Saturday, November 13, 2010

Orc: A Vignette

This originally began as an inside joke between Sean and me. Poor Argh.


Me am Argh. Argh am orc. Argh have beautiful wife, Urgh, and one... three... seven... two! Two orclings. Argh am businessorc. Me am work for big-wig boss in fancy office, but Argh only have puny cubicle. Boss not respect Argh. Boss says Argh am scary and needs to stop destroying weak co-workers. Boss will one day bow to Argh. But for now, Argh be peon.

This morning, Argh drive to work. Suddenly, Argh cut off by puny human in weak mini-van! Argh furious. ARGH AM BERSERKER-RAGING! Me am burst through roof of car, and rip steering wheel from dashboard. Argh run over mini-van! Mini-van crash into ditch, and Argh rip off mini-van's door! Me am drink blood of douchebag who cut Argh off!

Other drivers stop and stare at Argh. Me am hear human yelling to call cops.
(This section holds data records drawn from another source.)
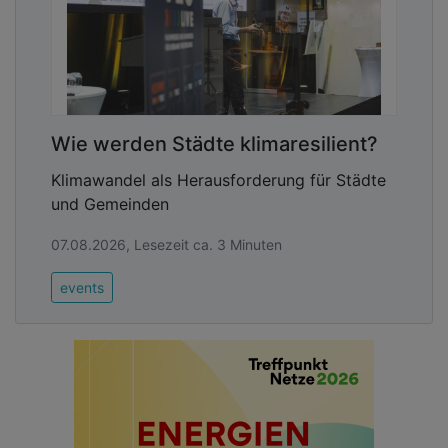
Wie werden Städte klimaresilient?
Klimawandel als Herausforderung für Städte
und Gemeinden
07.08.2026, Lesezeit ca. 3 Minuten
events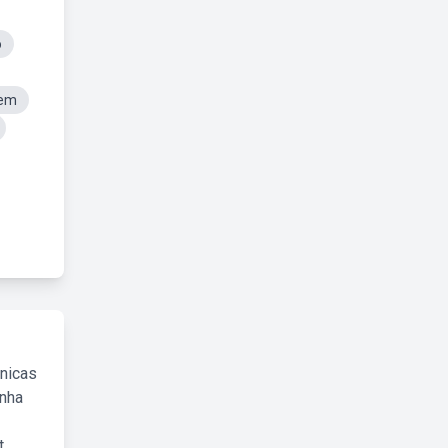
o
cem
cnicas
inha
.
Argh no like fuzz! Me jump back into Argh car and put roof over Argh head and drive away. Me am hear the baneful cry of human screams. Argh like human screams. Argh have burnt CD of human suffering that me play in car. It am soothe Argh after long week of work.

Argh arrive at work. Boss yell at Argh. Argh am late! Me am sorry, I tell Boss. Boss glare at Argh. Stupid puny Boss. Argh am powerful! Boss no understand. Argh work on sales graphs. It am tedious. Argh am decide to check on mighty Farmville crops.

Boss catches Argh! Says Argh am fired. Me am say Argh have wife and orclings to raise. Boss no care. ARGH AM BERSEKER-RAGING! Me rip computer from wall and throw at Boss. Co-workers try to calm Argh. PUNY CO-WORKERS! ME AM DESTROY HUMANS AND GNAW ON WEAK BONES!

Security escort Argh out. Tells Argh charges will be filed.

Maybe Argh no should work in office.